Le responsable des ventes pense que c’est un bon point pour Canonical, car Ubuntu est supporté par tous les services cloud majeurs, tels AKS, Anthos, ou encore les produits de la gamme Tanzu de VMware.

Cependant, migrer vers Ubuntu réclame quelques adaptations, comme l’explique dans un article de blog Bill Torpey, directeur du développement logiciel chez Itiviti, un éditeur américain de logiciels financiers. Oracle Linux étant un downstream pur jus de RHEL, cette migration est plus directe. D’ailleurs, l’équivalent de CentOS 8, Oracle Linux 8, est supporté jusqu’à 2029, rappelle Bob Shimp. Quant à Red Hat, les ingénieurs de la firme ne parlent pas de migration, mais de « conversion » de CentOS Linux vers RHEL via l’outil Convert2RHEL.

Certains utilisateurs, notamment ceux de versions libres et ouvertes de Linux et certains petits infogérants de sites Web attendent des forks de CentOS comme Alma Linux ou Rocky Linux. Ce ne serait pas le cas des grands comptes, selon les dires de Reg Deraed. « Personne ne me parle de Rocky Linux ou Alma Linux chez les grands comptes », affirme-t-il. La plupart du temps, ses prospects enclins à en discuter évoquent Oracle Linux comme alternative à Ubuntu.

La situation pourrait changer, car la politique de développement poussé par Red Hat commence à convaincre certains acteurs, dont Greg Kurtzer, le papa de Rocky Linux et cofondateur de CentOS, selon des propos recueillis par the Register. Dès lors, CentOS Stream pourrait alimenter des distributions stables, ouvertes et gratuites. « Le modèle que nous avons mis en place est là pour favoriser l’écosystème. D’une façon ou d’une autre, les membres de cet écosystème peuvent être nos concurrents. Et tous les fournisseurs de distributions Linux deviendront des downstreams de CentOS Stream. C’est le but », assure Hervé Lemaitre.

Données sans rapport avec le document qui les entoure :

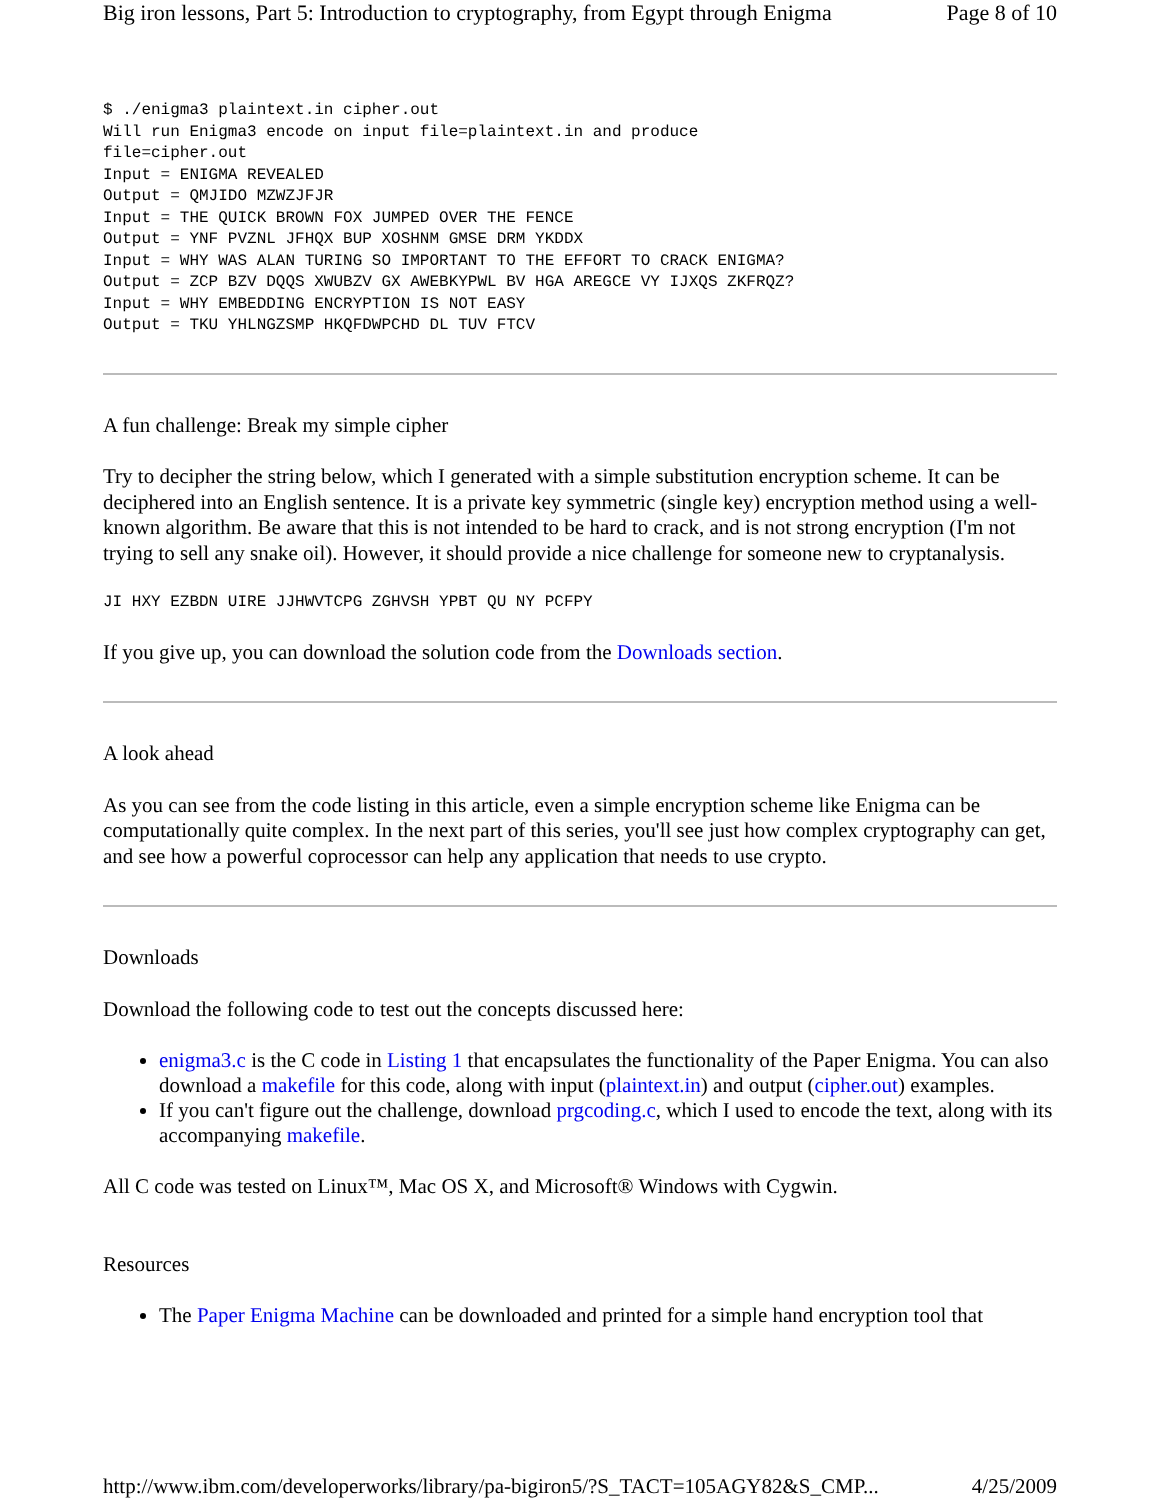Big iron lessons, Part 5: Introduction to cryptography, from Egypt through Enigma Page 8 of 10
$ ./enigma3 plaintext.in cipher.out
Will run Enigma3 encode on input file=plaintext.in and produce
file=cipher.out
Input = ENIGMA REVEALED
Output = QMJIDO MZWZJFJR
Input = THE QUICK BROWN FOX JUMPED OVER THE FENCE
Output = YNF PVZNL JFHQX BUP XOSHNM GMSE DRM YKDDX
Input = WHY WAS ALAN TURING SO IMPORTANT TO THE EFFORT TO CRACK ENIGMA?
Output = ZCP BZV DQQS XWUBZV GX AWEBKYPWL BV HGA AREGCE VY IJXQS ZKFRQZ?
Input = WHY EMBEDDING ENCRYPTION IS NOT EASY
Output = TKU YHLNGZSMP HKQFDWPCHD DL TUV FTCV
A fun challenge: Break my simple cipher
Try to decipher the string below, which I generated with a simple substitution encryption scheme. It can be deciphered into an English sentence. It is a private key symmetric (single key) encryption method using a well-known algorithm. Be aware that this is not intended to be hard to crack, and is not strong encryption (I'm not trying to sell any snake oil). However, it should provide a nice challenge for someone new to cryptanalysis.
JI HXY EZBDN UIRE JJHWVTCPG ZGHVSH YPBT QU NY PCFPY
If you give up, you can download the solution code from the Downloads section.
A look ahead
As you can see from the code listing in this article, even a simple encryption scheme like Enigma can be computationally quite complex. In the next part of this series, you'll see just how complex cryptography can get, and see how a powerful coprocessor can help any application that needs to use crypto.
Downloads
Download the following code to test out the concepts discussed here:
enigma3.c is the C code in Listing 1 that encapsulates the functionality of the Paper Enigma. You can also download a makefile for this code, along with input (plaintext.in) and output (cipher.out) examples.
If you can't figure out the challenge, download prgcoding.c, which I used to encode the text, along with its accompanying makefile.
All C code was tested on Linux™, Mac OS X, and Microsoft® Windows with Cygwin.
Resources
The Paper Enigma Machine can be downloaded and printed for a simple hand encryption tool that
http://www.ibm.com/developerworks/library/pa-bigiron5/?S_TACT=105AGY82&S_CMP... 4/25/2009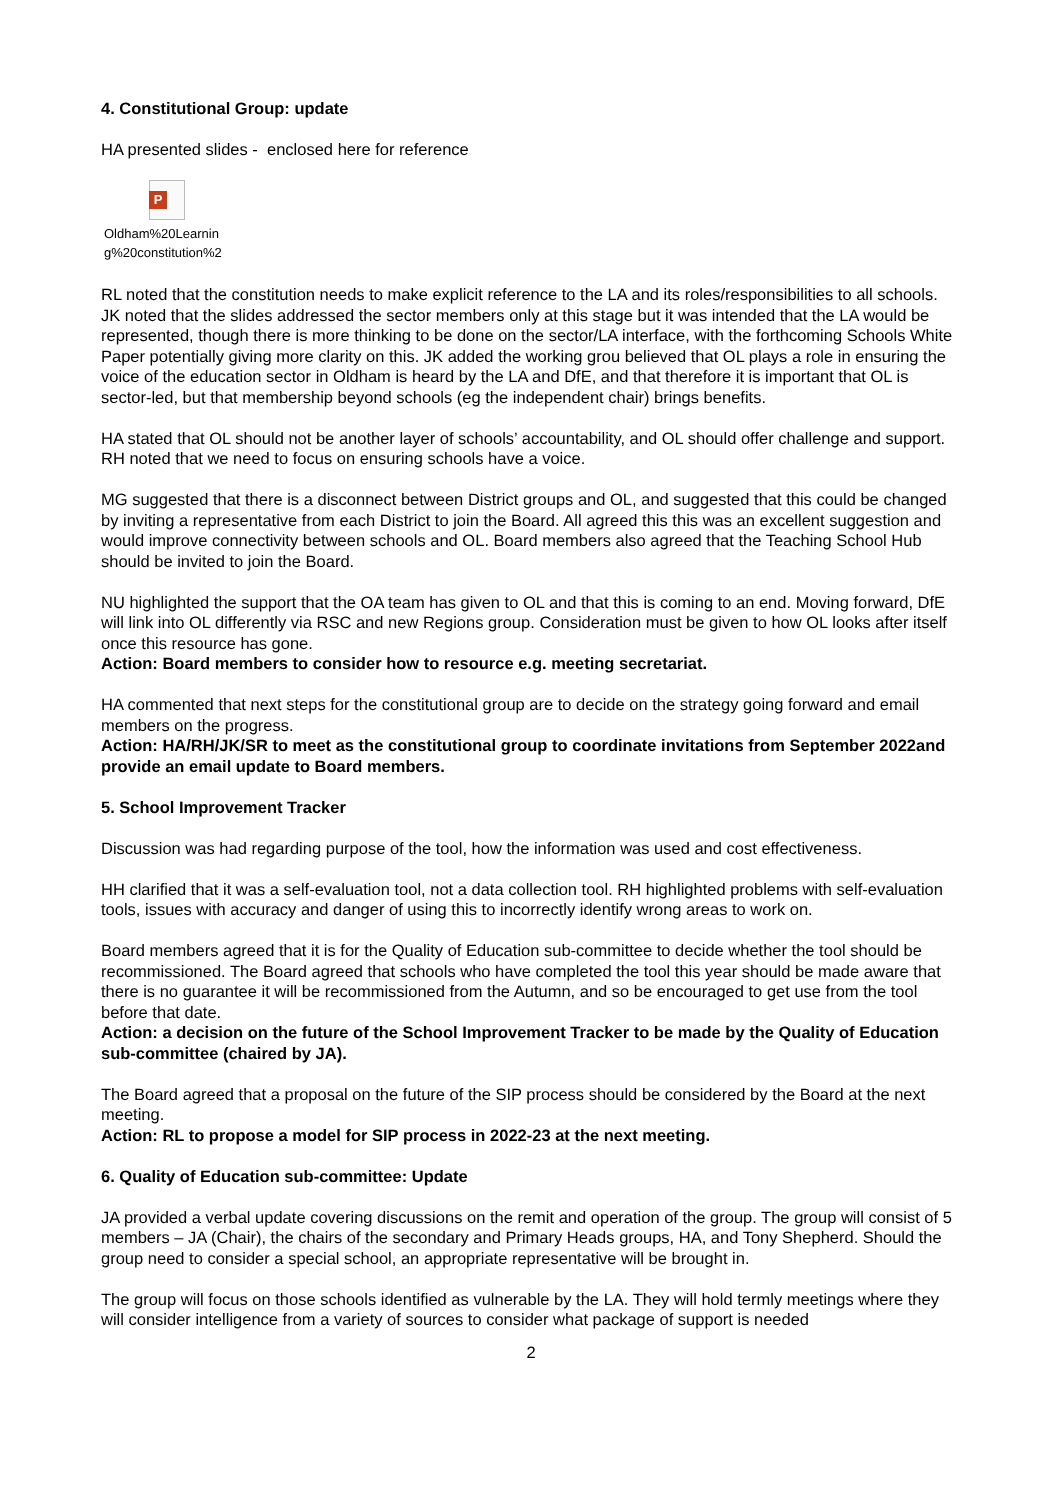4. Constitutional Group: update
HA presented slides - enclosed here for reference
P
Oldham%20Learnin
g%20constitution%2
RL noted that the constitution needs to make explicit reference to the LA and its roles/responsibilities to all schools. JK noted that the slides addressed the sector members only at this stage but it was intended that the LA would be represented, though there is more thinking to be done on the sector/LA interface, with the forthcoming Schools White Paper potentially giving more clarity on this. JK added the working grou believed that OL plays a role in ensuring the voice of the education sector in Oldham is heard by the LA and DfE, and that therefore it is important that OL is sector-led, but that membership beyond schools (eg the independent chair) brings benefits.
HA stated that OL should not be another layer of schools’ accountability, and OL should offer challenge and support. RH noted that we need to focus on ensuring schools have a voice.
MG suggested that there is a disconnect between District groups and OL, and suggested that this could be changed by inviting a representative from each District to join the Board. All agreed this this was an excellent suggestion and would improve connectivity between schools and OL. Board members also agreed that the Teaching School Hub should be invited to join the Board.
NU highlighted the support that the OA team has given to OL and that this is coming to an end. Moving forward, DfE will link into OL differently via RSC and new Regions group. Consideration must be given to how OL looks after itself once this resource has gone.
Action: Board members to consider how to resource e.g. meeting secretariat.
HA commented that next steps for the constitutional group are to decide on the strategy going forward and email members on the progress.
Action: HA/RH/JK/SR to meet as the constitutional group to coordinate invitations from September 2022and provide an email update to Board members.
5. School Improvement Tracker
Discussion was had regarding purpose of the tool, how the information was used and cost effectiveness.
HH clarified that it was a self-evaluation tool, not a data collection tool. RH highlighted problems with self-evaluation tools, issues with accuracy and danger of using this to incorrectly identify wrong areas to work on.
Board members agreed that it is for the Quality of Education sub-committee to decide whether the tool should be recommissioned. The Board agreed that schools who have completed the tool this year should be made aware that there is no guarantee it will be recommissioned from the Autumn, and so be encouraged to get use from the tool before that date.
Action: a decision on the future of the School Improvement Tracker to be made by the Quality of Education sub-committee (chaired by JA).
The Board agreed that a proposal on the future of the SIP process should be considered by the Board at the next meeting.
Action: RL to propose a model for SIP process in 2022-23 at the next meeting.
6. Quality of Education sub-committee: Update
JA provided a verbal update covering discussions on the remit and operation of the group. The group will consist of 5 members – JA (Chair), the chairs of the secondary and Primary Heads groups, HA, and Tony Shepherd. Should the group need to consider a special school, an appropriate representative will be brought in.
The group will focus on those schools identified as vulnerable by the LA. They will hold termly meetings where they will consider intelligence from a variety of sources to consider what package of support is needed
2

Le principal intérêt serait la mise en commun du dépôt Git depuis lequel les équipes de Red Hat et de CentOS poussent les corrections de bugs, permettant également aux communautés de projets downstreams de rendre la pareille en partageant en retour certaines de leurs modifications. « Cela anime le marché et d’une certaine manière cela donne plus de choix aux clients », ajoute-t-il.

Cela pose encore une fois, la question de la dépendance à un fournisseur, malgré l’apparente décorrélation entre des produits commerciaux et des projets open source.

Les utilisateurs de CentOS Linux ont, eux, une obligation de taille. Les usagers de CentOS 8 doivent trouver un remplaçant à ce système d’exploitation cette année (ou rétrograder vers la version antérieure) et d’ici le 30 juin 2024 pour ceux qui déploient CentOS 7.